_HOW TO COMPLETE THIS TASK_.
From the material below, copy out each line with the word "synthesis" in it.

BEGIN

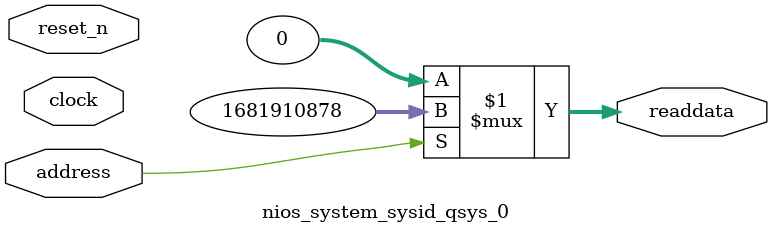
<source format=v>



// synthesis translate_off
`timescale 1ns / 1ps
// synthesis translate_on

// turn off superfluous verilog processor warnings 
// altera message_level Level1 
// altera message_off 10034 10035 10036 10037 10230 10240 10030 

module nios_system_sysid_qsys_0 (
               // inputs:
                address,
                clock,
                reset_n,

               // outputs:
                readdata
             )
;

  output  [ 31: 0] readdata;
  input            address;
  input            clock;
  input            reset_n;

  wire    [ 31: 0] readdata;
  //control_slave, which is an e_avalon_slave
  assign readdata = address ? 1681910878 : 0;

endmodule



</source>
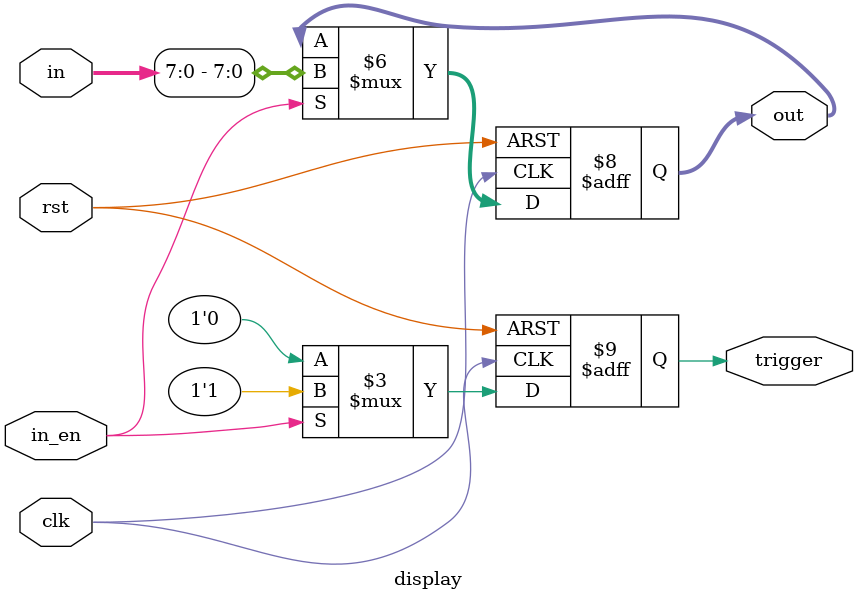
<source format=v>
module display (
  input clk,
  input rst, // Assuming active-high reset
  input in_en,
  input [15:0] in,
  output reg [7:0] out,
  output reg trigger
);

  always @(posedge clk or posedge rst) begin
    if (rst) begin
      trigger <= 0;
      out <= 0;
    end else begin
      if (in_en) begin
        out <= in[7:0];
        trigger <= 1;
      end else begin
        trigger <= 0;
      end
    end
  end
endmodule

</source>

END

_SOLUTION TO THIS PROBLEM_.
// synthesis translate_off
// synthesis translate_on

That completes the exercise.